Le débat sur le statut d’athlète des pilotes NASCAR refait surface, souvent porté par des observateurs qui n’ont jamais pris place dans une voiture de course. Chad Johnson, dit Ochocinco, vient d’apporter une réponse difficile à balayer. Après un tour à environ 180 mph avec Ryan Blaney à Indianapolis, l’ancien receveur vedette de NFL a directement contesté les propos de Stephen A. Smith, qui estimait que les pilotes NASCAR n’étaient pas des athlètes.
Une expérience qui change immédiatement la perception
Ochocinco ne s’est pas contenté de défendre la NASCAR par politesse. Après avoir découvert l’ovale puis le circuit routier d’Indianapolis comme passager, il a insisté sur la concentration, le risque et les capacités physiques nécessaires pour évoluer au milieu d’un peloton. Son argument est simple : juger depuis un plateau de télévision ne permet pas de comprendre ce que subit un pilote à haute vitesse.
L’expérience reste évidemment différente de celle d’une course complète. Un passager ne gère ni le volant, ni les communications radio, ni les réglages, ni le trafic pendant plusieurs heures.

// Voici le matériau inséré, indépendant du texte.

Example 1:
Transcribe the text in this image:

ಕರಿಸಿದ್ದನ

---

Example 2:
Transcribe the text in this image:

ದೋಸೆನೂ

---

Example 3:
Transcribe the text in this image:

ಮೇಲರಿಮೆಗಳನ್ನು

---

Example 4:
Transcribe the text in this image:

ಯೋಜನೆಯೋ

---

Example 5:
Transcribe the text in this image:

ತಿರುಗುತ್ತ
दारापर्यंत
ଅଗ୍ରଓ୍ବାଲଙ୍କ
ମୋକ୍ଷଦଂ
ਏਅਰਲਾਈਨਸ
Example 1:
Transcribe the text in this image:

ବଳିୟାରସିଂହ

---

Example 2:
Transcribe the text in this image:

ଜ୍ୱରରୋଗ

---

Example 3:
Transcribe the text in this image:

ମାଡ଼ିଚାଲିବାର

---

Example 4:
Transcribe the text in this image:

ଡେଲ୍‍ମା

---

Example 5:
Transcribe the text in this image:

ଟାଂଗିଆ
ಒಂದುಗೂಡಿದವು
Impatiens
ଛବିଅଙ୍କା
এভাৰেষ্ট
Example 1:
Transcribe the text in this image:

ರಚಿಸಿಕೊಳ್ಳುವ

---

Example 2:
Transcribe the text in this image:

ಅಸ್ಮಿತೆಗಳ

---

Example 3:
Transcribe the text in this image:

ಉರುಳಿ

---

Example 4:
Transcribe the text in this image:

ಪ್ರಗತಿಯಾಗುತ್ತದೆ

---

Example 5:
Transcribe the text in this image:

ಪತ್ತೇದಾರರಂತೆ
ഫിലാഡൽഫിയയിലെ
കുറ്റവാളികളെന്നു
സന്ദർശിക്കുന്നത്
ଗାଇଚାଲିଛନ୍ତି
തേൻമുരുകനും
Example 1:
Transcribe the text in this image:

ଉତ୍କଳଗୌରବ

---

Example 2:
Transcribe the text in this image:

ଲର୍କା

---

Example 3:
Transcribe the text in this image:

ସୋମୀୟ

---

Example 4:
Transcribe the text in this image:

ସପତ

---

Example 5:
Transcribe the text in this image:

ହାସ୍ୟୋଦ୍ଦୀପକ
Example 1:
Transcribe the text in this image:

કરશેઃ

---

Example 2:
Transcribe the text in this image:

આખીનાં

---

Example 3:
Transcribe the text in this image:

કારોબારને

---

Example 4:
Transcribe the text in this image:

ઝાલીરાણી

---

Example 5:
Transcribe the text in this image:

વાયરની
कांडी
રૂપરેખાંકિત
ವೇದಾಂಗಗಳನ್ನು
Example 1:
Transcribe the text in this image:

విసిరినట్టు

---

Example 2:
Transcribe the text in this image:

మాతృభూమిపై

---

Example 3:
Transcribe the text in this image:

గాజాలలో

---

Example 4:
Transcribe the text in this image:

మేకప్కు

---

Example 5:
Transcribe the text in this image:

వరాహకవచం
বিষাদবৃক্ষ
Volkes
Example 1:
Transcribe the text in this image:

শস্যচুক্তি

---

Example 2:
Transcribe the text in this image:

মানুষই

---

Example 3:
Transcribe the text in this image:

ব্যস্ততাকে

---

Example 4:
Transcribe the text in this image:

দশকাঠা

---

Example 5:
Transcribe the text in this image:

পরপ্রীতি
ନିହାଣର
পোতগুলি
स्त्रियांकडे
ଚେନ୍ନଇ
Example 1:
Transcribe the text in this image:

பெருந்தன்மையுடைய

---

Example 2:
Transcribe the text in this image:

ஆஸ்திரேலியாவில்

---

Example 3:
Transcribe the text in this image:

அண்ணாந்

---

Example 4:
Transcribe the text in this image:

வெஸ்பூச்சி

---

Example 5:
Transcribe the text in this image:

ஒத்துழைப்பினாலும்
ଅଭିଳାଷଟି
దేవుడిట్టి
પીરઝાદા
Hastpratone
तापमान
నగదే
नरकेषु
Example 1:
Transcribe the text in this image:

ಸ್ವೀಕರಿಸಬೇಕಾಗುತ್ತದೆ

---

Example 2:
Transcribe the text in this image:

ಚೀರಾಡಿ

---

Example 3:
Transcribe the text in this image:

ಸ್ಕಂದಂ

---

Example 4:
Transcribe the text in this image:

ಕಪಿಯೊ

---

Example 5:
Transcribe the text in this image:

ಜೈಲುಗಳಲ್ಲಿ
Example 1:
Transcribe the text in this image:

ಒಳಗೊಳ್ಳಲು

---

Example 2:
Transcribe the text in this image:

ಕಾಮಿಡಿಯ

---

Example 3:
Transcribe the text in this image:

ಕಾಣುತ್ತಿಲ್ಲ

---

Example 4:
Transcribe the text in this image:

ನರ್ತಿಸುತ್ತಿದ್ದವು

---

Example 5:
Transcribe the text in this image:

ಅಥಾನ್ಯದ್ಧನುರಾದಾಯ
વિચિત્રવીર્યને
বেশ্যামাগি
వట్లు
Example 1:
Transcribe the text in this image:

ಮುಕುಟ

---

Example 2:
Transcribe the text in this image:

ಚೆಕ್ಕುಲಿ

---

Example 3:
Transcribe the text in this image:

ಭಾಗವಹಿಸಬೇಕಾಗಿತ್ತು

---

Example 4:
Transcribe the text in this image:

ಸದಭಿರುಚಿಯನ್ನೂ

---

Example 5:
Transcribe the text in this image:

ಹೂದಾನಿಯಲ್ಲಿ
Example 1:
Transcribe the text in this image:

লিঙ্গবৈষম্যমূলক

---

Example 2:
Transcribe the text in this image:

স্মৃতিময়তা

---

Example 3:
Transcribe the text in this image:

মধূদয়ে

Mais son témoignage est intéressant précisément parce qu’il vient d’un ancien joueur de NFL six fois sélectionné au Pro Bowl, habitué à une préparation physique de très haut niveau.
Le cliché repose souvent sur l’idée qu’un pilote reste assis et que la voiture produit l’effort. Il oublie la chaleur, les vibrations, les forces exercées sur le corps, la précision demandée à chaque mouvement et la nécessité de prendre des décisions à grande vitesse alors que la fatigue s’accumule.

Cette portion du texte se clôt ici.